PROBLEM TO SOLVE: Beginning with the line that holds "M772,579L773,607L766,608L765,597L752,598L751,580Z" in the data below, give again every line through the one that holds "M741,869L753,882L739,895L728,883Z", exactly as written.

INFORMATION SUPPLIED:

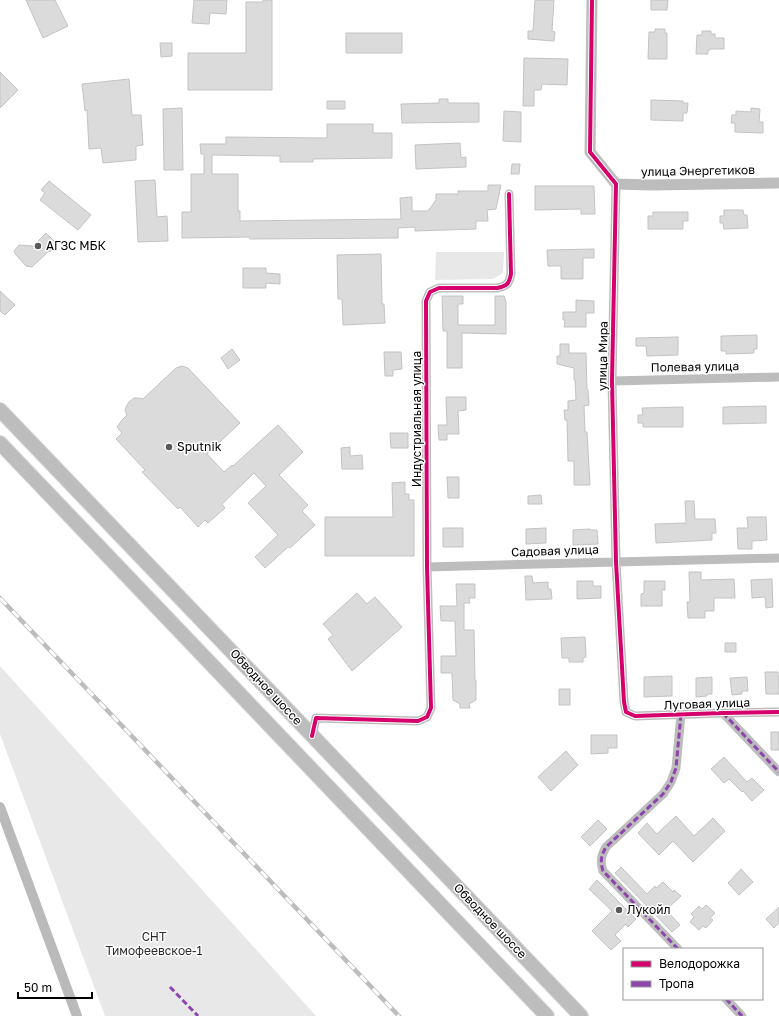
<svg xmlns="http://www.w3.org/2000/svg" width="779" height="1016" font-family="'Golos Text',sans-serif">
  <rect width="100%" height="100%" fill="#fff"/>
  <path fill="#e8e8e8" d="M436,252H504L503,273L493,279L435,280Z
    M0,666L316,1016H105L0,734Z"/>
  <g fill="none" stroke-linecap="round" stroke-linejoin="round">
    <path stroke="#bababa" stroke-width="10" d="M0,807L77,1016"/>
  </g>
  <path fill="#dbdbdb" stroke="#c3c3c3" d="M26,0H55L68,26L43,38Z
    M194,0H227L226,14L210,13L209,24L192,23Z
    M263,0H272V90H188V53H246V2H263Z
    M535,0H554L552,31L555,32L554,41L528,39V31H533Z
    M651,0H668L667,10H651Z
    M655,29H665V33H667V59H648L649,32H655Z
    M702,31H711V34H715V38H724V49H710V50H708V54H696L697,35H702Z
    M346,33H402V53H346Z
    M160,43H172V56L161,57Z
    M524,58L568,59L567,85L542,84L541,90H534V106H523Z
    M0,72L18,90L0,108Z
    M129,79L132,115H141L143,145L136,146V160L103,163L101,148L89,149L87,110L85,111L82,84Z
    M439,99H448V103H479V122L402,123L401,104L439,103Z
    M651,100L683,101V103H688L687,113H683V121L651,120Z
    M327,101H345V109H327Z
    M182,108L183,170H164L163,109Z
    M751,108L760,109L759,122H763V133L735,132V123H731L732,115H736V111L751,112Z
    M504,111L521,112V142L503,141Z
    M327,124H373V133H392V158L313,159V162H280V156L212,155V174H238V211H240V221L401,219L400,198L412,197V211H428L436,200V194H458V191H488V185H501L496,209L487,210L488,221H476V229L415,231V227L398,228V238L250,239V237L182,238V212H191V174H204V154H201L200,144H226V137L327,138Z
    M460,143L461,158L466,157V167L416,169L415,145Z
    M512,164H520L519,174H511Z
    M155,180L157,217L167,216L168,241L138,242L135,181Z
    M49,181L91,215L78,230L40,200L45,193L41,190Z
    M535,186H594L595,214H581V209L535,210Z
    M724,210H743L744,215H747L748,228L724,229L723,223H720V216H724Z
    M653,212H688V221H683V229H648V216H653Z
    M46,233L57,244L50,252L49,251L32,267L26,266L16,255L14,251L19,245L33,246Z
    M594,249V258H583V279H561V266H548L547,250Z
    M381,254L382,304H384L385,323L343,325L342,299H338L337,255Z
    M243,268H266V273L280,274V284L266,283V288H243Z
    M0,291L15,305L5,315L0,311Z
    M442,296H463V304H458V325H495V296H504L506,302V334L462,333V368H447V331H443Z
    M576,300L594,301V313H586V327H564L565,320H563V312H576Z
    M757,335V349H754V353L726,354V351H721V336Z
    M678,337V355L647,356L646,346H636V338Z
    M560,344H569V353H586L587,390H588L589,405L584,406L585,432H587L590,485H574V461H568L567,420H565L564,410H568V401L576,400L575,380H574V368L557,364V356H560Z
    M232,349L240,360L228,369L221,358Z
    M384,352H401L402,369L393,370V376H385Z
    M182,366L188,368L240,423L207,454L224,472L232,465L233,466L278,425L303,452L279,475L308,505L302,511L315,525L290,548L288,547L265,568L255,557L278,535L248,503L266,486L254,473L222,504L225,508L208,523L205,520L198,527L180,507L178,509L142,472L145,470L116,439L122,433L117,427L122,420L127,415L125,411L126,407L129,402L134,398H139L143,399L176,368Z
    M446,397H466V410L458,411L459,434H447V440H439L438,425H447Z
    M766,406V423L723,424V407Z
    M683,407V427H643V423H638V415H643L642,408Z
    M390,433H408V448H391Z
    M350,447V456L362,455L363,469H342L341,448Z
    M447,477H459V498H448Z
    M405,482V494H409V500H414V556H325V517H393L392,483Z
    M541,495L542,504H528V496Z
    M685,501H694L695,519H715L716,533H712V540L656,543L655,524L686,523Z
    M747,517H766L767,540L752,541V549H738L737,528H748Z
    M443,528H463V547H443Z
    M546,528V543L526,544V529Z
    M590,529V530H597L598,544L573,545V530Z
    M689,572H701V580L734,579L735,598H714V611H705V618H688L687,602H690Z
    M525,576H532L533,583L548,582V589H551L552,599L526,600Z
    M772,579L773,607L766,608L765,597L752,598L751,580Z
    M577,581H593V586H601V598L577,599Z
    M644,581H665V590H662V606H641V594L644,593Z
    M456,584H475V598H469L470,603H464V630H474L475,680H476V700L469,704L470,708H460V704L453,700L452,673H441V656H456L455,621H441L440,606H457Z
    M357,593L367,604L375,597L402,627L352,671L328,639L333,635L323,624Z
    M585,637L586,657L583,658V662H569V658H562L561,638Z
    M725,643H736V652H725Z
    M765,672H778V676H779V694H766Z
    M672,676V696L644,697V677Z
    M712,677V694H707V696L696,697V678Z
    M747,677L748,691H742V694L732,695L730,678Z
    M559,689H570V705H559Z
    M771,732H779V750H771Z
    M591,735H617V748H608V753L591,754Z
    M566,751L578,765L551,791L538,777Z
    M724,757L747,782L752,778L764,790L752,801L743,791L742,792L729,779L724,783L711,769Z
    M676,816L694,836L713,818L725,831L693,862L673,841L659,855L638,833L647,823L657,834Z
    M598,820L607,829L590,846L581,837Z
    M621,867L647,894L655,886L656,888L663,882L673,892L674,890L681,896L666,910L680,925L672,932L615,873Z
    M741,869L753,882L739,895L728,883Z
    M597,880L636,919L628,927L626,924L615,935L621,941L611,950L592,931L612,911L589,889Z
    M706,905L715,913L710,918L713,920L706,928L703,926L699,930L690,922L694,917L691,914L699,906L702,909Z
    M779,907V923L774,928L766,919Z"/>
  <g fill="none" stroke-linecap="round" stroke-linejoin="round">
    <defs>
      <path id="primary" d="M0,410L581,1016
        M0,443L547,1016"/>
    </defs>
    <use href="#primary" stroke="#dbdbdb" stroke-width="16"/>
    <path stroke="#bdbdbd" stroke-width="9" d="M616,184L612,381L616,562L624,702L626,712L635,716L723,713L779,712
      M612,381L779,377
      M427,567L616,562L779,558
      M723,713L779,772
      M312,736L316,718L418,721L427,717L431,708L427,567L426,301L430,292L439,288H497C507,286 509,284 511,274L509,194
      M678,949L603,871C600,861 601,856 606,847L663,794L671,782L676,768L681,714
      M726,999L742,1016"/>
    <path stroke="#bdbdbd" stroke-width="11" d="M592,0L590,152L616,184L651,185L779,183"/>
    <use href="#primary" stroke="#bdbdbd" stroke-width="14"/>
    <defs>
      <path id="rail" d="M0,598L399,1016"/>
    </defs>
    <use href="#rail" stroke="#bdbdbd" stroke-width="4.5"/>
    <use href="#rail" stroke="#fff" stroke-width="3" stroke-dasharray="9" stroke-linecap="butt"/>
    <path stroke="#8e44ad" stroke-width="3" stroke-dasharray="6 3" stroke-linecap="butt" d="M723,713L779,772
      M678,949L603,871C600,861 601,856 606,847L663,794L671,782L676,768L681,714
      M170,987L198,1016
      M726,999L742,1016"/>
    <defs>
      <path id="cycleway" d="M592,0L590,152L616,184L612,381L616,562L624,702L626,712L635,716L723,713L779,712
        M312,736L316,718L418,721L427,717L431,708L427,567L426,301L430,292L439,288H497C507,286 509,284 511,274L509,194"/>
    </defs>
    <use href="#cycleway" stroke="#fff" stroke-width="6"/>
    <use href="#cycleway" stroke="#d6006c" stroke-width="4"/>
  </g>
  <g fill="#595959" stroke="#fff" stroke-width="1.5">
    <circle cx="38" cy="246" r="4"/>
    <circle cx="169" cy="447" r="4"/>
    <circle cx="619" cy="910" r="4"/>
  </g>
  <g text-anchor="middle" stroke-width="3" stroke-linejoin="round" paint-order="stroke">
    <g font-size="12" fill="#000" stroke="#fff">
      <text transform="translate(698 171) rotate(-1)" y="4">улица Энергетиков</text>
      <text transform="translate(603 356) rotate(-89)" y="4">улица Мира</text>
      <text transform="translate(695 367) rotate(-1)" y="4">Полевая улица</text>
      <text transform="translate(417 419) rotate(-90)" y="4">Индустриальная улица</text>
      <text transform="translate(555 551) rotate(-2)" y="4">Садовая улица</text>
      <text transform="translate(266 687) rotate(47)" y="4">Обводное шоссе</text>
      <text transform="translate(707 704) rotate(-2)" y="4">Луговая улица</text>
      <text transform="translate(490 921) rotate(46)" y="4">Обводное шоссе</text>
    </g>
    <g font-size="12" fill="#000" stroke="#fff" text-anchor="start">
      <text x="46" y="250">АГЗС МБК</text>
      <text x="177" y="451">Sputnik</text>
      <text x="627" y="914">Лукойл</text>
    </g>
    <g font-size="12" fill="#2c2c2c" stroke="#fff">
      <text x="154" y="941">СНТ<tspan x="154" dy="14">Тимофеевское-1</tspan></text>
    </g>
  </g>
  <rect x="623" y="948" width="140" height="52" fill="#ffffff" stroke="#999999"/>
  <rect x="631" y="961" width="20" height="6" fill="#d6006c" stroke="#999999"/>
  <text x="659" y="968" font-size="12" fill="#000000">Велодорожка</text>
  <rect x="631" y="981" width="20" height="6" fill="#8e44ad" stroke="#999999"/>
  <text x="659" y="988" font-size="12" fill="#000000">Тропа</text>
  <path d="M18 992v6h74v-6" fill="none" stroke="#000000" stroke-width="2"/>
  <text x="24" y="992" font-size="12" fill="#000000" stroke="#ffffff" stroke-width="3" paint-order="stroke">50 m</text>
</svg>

RESULT BELOW:
    M772,579L773,607L766,608L765,597L752,598L751,580Z
    M577,581H593V586H601V598L577,599Z
    M644,581H665V590H662V606H641V594L644,593Z
    M456,584H475V598H469L470,603H464V630H474L475,680H476V700L469,704L470,708H460V704L453,700L452,673H441V656H456L455,621H441L440,606H457Z
    M357,593L367,604L375,597L402,627L352,671L328,639L333,635L323,624Z
    M585,637L586,657L583,658V662H569V658H562L561,638Z
    M725,643H736V652H725Z
    M765,672H778V676H779V694H766Z
    M672,676V696L644,697V677Z
    M712,677V694H707V696L696,697V678Z
    M747,677L748,691H742V694L732,695L730,678Z
    M559,689H570V705H559Z
    M771,732H779V750H771Z
    M591,735H617V748H608V753L591,754Z
    M566,751L578,765L551,791L538,777Z
    M724,757L747,782L752,778L764,790L752,801L743,791L742,792L729,779L724,783L711,769Z
    M676,816L694,836L713,818L725,831L693,862L673,841L659,855L638,833L647,823L657,834Z
    M598,820L607,829L590,846L581,837Z
    M621,867L647,894L655,886L656,888L663,882L673,892L674,890L681,896L666,910L680,925L672,932L615,873Z
    M741,869L753,882L739,895L728,883Z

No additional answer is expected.